Anyway, they kept on pretending and here they all are in the official ‘Family Photo’. All nine of them. On the wings are The president of the European Council, Charles Michel (far left) and European Commission president, Ursula von der Leyen (far right – literally) both pretending to represent someone.
The reason Biden must hurry home is that debt discussions aren’t going so well and he has devised a plan to avoid disaster. The 14th amendment of the US constitution says the following:
“the validity of the public debt, authorized by law … shall not be questioned”
The theory here is that he will ignore the approval of Congress because the constitution says he can.
Seems tenuous to me, and nearly everybody else, but a large group of his own party are calling on the President to use it to avoid being held hostage on the issue.

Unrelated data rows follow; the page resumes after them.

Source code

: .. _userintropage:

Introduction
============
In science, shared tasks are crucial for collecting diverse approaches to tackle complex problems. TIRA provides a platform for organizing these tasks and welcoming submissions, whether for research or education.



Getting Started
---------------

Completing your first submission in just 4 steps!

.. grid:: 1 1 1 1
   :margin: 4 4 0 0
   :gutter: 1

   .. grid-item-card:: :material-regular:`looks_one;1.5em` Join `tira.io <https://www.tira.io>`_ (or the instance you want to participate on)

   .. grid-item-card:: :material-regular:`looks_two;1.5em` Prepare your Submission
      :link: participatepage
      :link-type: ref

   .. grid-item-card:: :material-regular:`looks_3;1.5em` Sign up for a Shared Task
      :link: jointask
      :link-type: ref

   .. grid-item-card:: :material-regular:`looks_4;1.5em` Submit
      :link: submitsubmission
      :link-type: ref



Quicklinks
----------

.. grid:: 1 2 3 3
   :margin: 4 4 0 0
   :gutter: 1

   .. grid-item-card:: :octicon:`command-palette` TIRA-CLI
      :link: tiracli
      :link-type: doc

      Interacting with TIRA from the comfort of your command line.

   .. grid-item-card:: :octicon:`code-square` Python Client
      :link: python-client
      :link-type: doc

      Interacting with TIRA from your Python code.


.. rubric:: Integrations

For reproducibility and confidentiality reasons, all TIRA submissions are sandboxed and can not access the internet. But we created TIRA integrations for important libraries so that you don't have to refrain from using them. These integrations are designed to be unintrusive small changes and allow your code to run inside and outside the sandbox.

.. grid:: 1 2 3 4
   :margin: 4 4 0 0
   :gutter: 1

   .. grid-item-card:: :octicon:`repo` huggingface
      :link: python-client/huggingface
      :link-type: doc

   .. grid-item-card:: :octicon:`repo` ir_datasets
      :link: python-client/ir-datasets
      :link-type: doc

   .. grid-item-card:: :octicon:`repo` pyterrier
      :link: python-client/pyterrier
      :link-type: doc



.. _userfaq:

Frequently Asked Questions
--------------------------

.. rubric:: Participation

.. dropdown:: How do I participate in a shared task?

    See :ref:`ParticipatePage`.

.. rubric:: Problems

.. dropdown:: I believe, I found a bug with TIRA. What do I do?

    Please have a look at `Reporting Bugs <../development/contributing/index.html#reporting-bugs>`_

The obvious question is surely someone would have thought of this before? The 14th amendment passed in 1868 so it’s not like constitutional scholars haven’t had time to think about it. “Authorized by law” might be the sticking point. Congress makes them not El-Presidento; so I give it zero chance of happening, but you never know.
If it does, it will be used continually and the whole debt ceiling drama will go away and the US government will be able to spend whatever it likes. A bit like now really.
For your protection, Canada released new rules for cryptocurrencies earlier this year. The “investor protections” prohibit leveraged trading, futures and also mandate a $30,000 buy limit on non-core cryptocurrencies.
The rules are long, and onerous. Pretty much every meaningful exchange in the country left. Binance, OKX and Paxos have all since closed their doors to Canadian customers. The Paxos announcement mirrored the others.
Something’s up in Canada; the birth rate is way off too. 1.4 is disaster level.
I’m not suggesting that making life hard for cryptocurrency exchanges is related to the birth rate. I am suggesting that letting people get on with their lives in a way of their choosing probably helps it though. I can think of no better confidence indicator for a country than the willingness of its people to have children.
In their infinite wisdom, the ECB commissioned a report on whether leaks from the ECB are valuable or not. They identified 368 such instances, which is a mind boggling number and makes you wonder how many there really are.
Incredibly, leaks from the ECB actually move the market more than official statements. It would seem obvious to me why this is; because official statements have already been leaked and the market moves before the statement comes out. This level of insider trading would make Steven Cohen blush and nowhere in the report do we hear of any action being taken against leakers.
The EU report concludes that it’s all meaningless anyway, delivering this nonsense.
“The analysis also shows that leaks are likely to reflect minority views. They often reverse earlier market trends in short-term rates, i.e. go against the policy line perceived by the public. But looking back after the decision is made, preceding leaks usually did not move market rates closer to the actual policy outcome.”
It completely misses the point; if the leak moves the market then the leaker is already positioned. Makes some money, closes the position and heads straight to the Kronenhalle (highly recommended; make sure you book), while the market corrects.
It’s unbelievable that this report hasn’t been taken up more widely. It’s an admission of widespread corruption at the ECB, which is excused on the basis that the leaked information has limited predictive power. Quite how the leadership of the bank lets this slide without taking action is beyond me.